Gli aumenti dei noli container e i ritardi delle navi hanno reso molto tesi i rapporti tra spedizionieri e compagnie marittime nel trasporto dei container. Un rapporto che sta ulteriormente peggiorando a causa del blocco di sei giorni del Canale di Suez provocato dall’incagliamento della portacontainer Ever Given, secondo l’associazione europea degli spedizionieri Ceclat. In una nota, scrive che “il blocco di Suez non fa che peggiorare l'attuale perturbazione della catena di approvvigionamento marittimo, aggiungendo da due a tre settimane al tempo di andata e ritorno per nave, tagliando di fatto la capacità di trasporto della flotta esistente dedicata al mercato Asia-Europa sostanzialmente da un giorno all'altro”.

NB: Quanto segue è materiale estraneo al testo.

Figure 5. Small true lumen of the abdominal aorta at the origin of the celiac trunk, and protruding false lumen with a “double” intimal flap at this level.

Ma il problema non riguarda solo i container in ingresso in Europa, anzi la tempesta può colpire soprattutto l’export. La Ceclat porta l’esempio di Msc, che in Belgio non permetterà più alle portacontainer d’imbarcare i container vuoti provenienti dall’entroterra. “I vettori marittimi cercano da tempo il modo di avvicinare direttamente i caricatori, ma ora sfruttano la penuria di container esacerbata dalla crisi di Suez per attirare più flussi”, denuncia l’associazione, aggiungendo che “fanno lo stesso attraverso i costi di controstallia e di detenzione che sono più alti a causa dei ritardi e dei tempi di attesa ai terminali. Con questo comportamento vediamo ancora una volta che le linee di navigazione integrate verticalmente approfittano della loro posizione dominante”.

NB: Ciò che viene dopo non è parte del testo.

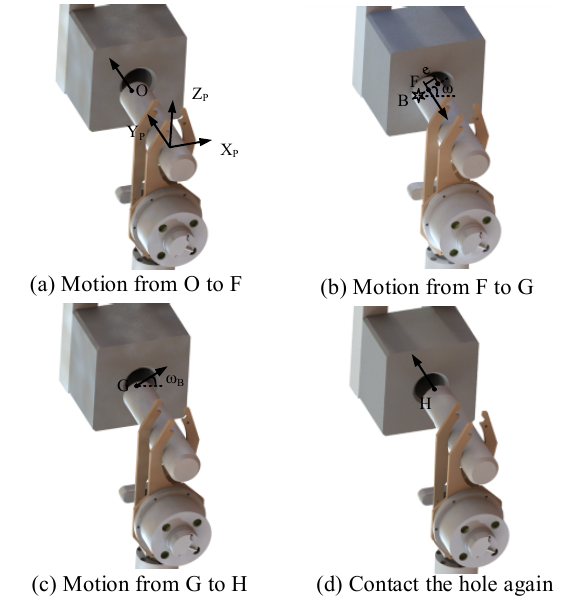
Figure 10. The movement of the peg when the peg contacts the surface of the hole.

Gli spedizionieri europei ribadiscono la loro opposizione al costante aumento delle dimensioni delle portacontainer, espressa dal 2015 dall’International Transport Forum: “Non c'è dubbio che le navi più grandi creano problemi più grandi, in caso di incidenti, danni ambientali e impatti più ampi sulla catena di approvvigionamento”, afferma la Ceclat. L’associazione spiega che i benefici delle economie di scala spettano solo ai vettori marittimi, mentre gli altri operatori ne sostengono i costi. “In varie dichiarazioni sono state sollevate preoccupazioni circa la proliferazione delle Ulcv che mettono sotto pressione i collegamenti con l'entroterra creando picchi di capacità ai terminali e restrizioni al trasporto interno”.
Gli spedizionieri contestano la scarsa qualità del servizio: “L'affidabilità globale degli orari è scesa sotto il 35% nel gennaio 2021. Con solo tre alleanze, in cui i vettori condividono le loro mega-navi, e praticamente nessuna concorrenza da parte di operatori indipendenti, rimane la domanda se ci sia spazio per un miglioramento in futuro”.

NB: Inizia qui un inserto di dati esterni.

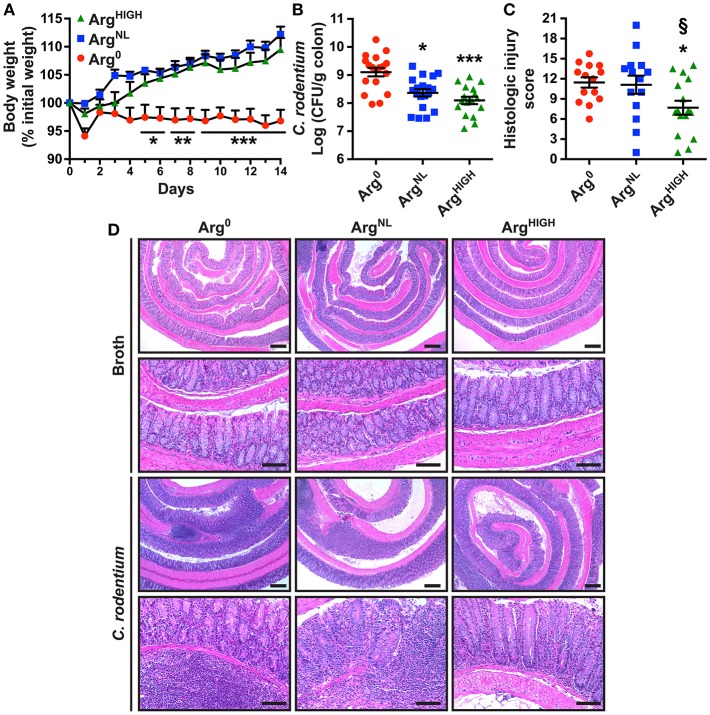
Outcome of C. rodentium infection in response to Arg. C57BL/6 mice were infected with C. rodentium. (A) Body weights were measured every day and are presented as percentage of initial body weight. (B) After 14 days, C. rodentium colonization in the colon was assessed by plating serial dilutions. (C,D) Colons were Swiss-rolled and stained with H&E (D) and scored for histologic injury (C). Scale bar, 50 μm. In all panels, *P < 0.05, **P < 0.01, and ***P < 0.001 compared to DSS-treated mice on the Arg0 diet; §P < 0.05 vs. DSS-treated mice on the ArgNL diet, by ANOVA with the Tukey test.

Le compagnie scaricano le responsibilità di questa situazione all’emergenza Covid-19, ma Ceclat afferma che “una delle ragioni dell'attuale congestione dei terminali portuali e della mancanza di capacità dei container è che i vettori negli ultimi mesi sono stati estremamente selettivi nella scelta della capacità, trasportando i container verso l'Asia vuoti per ottenere migliori tariffe per i carichi d'importazione, il che ha portato a disfunzioni e ha impedito agli esportatori europei di rifornire i traffici. Come risultato, ci sono irregolarità nell'arrivo delle navi, che sta creando problemi operativi e ritardi nella connettività dell'entroterra e costi aggiuntivi”.
Proprio le grandi portacontainer sono la causa principale della scarsa affidabilità sugli orari, aggiungono gli spedizionieri, a causa del loro impatto sulle infrastrutture a terra: “È chiaro che qualsiasi miglioramento di questa infrastruttura deve essere pagato con denaro pubblico. Da alcuni anni abbiamo visto l'effetto domino delle navi più piccole a cascata su altri traffici e gli Ulcv che creano picchi più alti sui traffici est-ovest e la congestione dentro e attorno ai terminal causata dalle finestre strette per la consegna con infrastrutture sovraccariche”. Quindi, la pandemia è stata solo il fattore scatenante.
Ceclat è consapevole che le grandi portacontainer già operative non si possono ritirare, ma chiede ai politici, ai vettori e agli operatori interessati di considerare gli attuali problemi negli ordini per la prossima generazione di navi. “Il blocco del canale di Suez potrebbe segnare un punto di svolta e far riflettere i responsabili politici in Europa sui rischi delle mega-navi gestite da vettori integrati”, conclude l’associazione.